**Exercise details:** Lay out all of the chart analysis data below as a JSON list of strings, one string per line, skipping blank lines. Leave the pictures out.

Chart analysis data
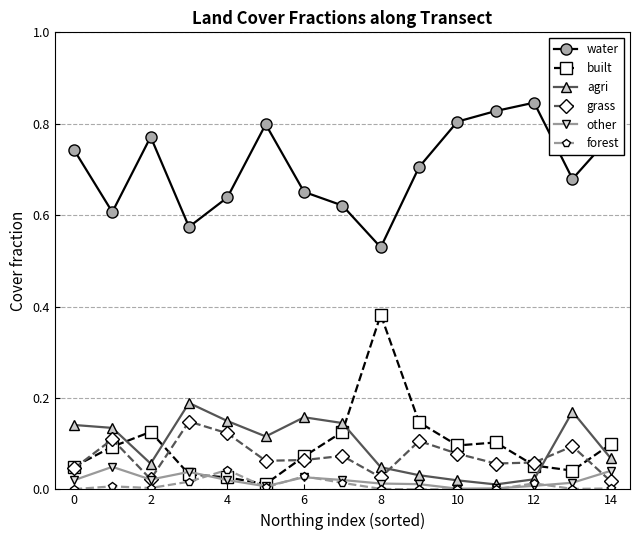

True or false: agri and water cross at least once.

False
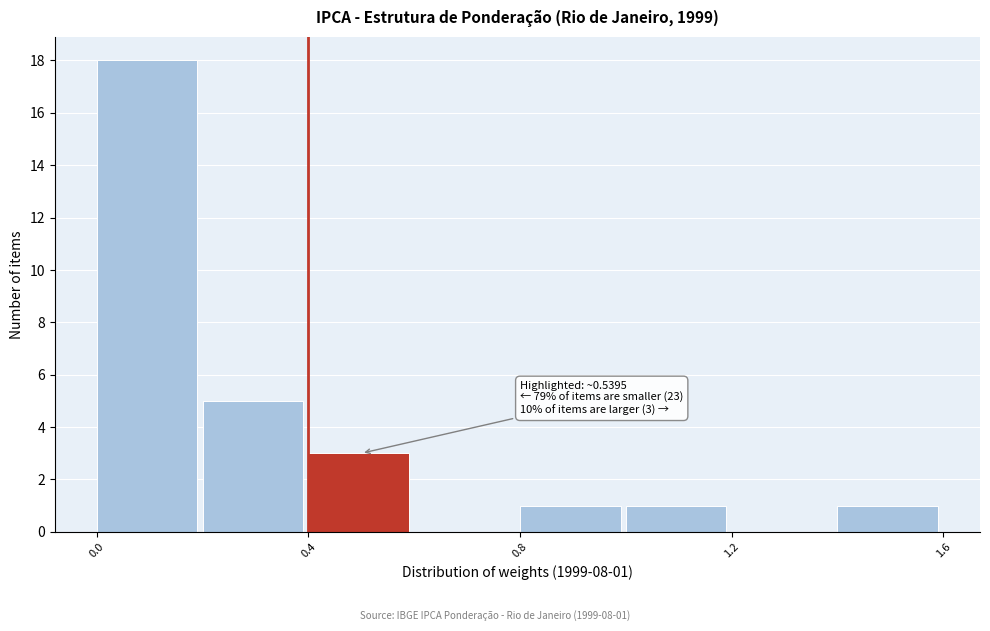

Over which range of the x-axis is the bar tallest?

0.0 to 0.2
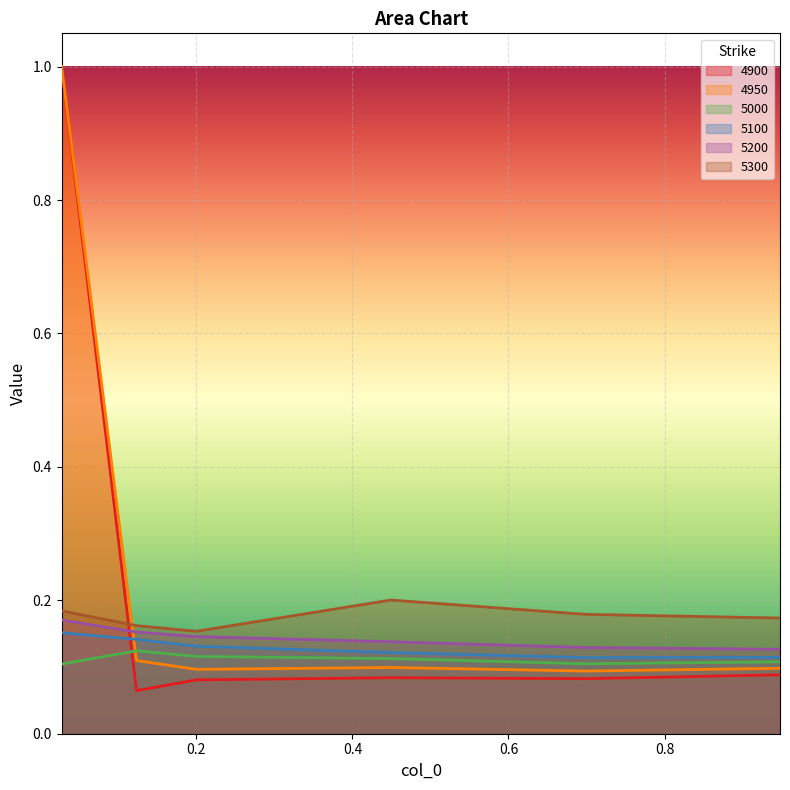

Is the value of 4950 at 0.4493150684931507 greater than the value of 5000 at 0.4493150684931507?

No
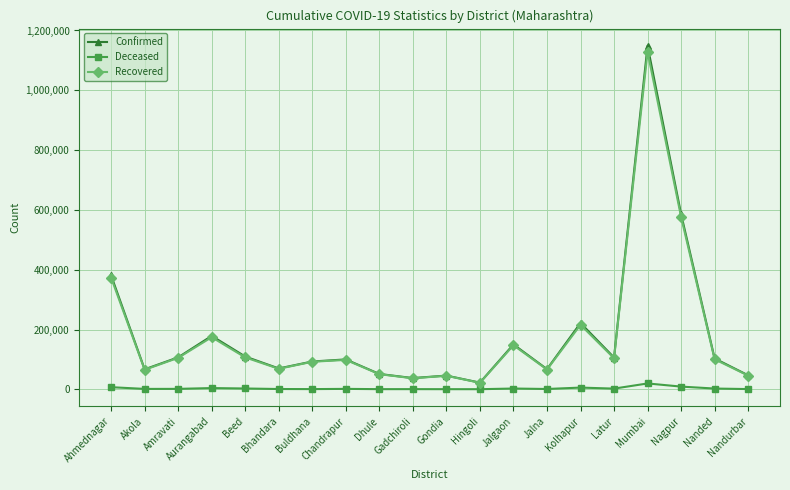

True or false: Recovered has more than 2 interior local peaks.

True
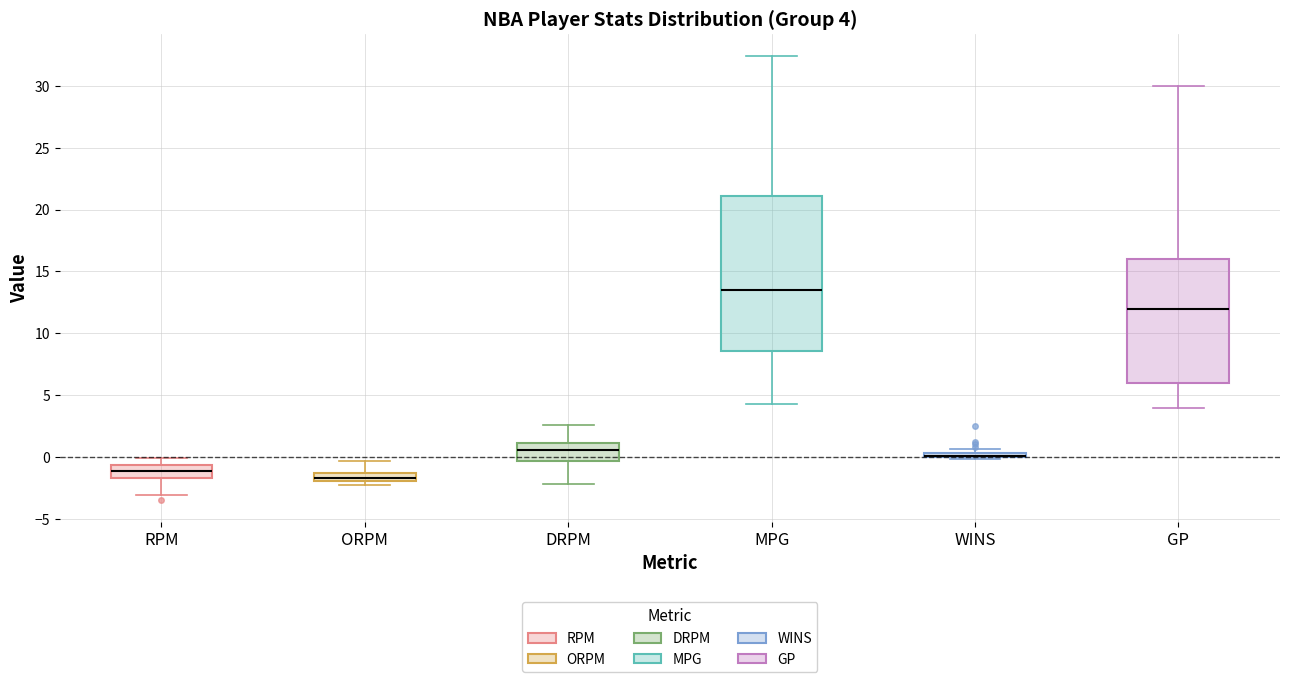

Comparing the boxes themselves (not the whiskers), which one is the tallest?

MPG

**Problem solution:**
[
  "True or false: agri and water cross at least once.",
  "False",
  "Over which range of the x-axis is the bar tallest?",
  "0.0 to 0.2",
  "Is the value of 4950 at 0.4493150684931507 greater than the value of 5000 at 0.4493150684931507?",
  "No",
  "True or false: Recovered has more than 2 interior local peaks.",
  "True",
  "Comparing the boxes themselves (not the whiskers), which one is the tallest?",
  "MPG"
]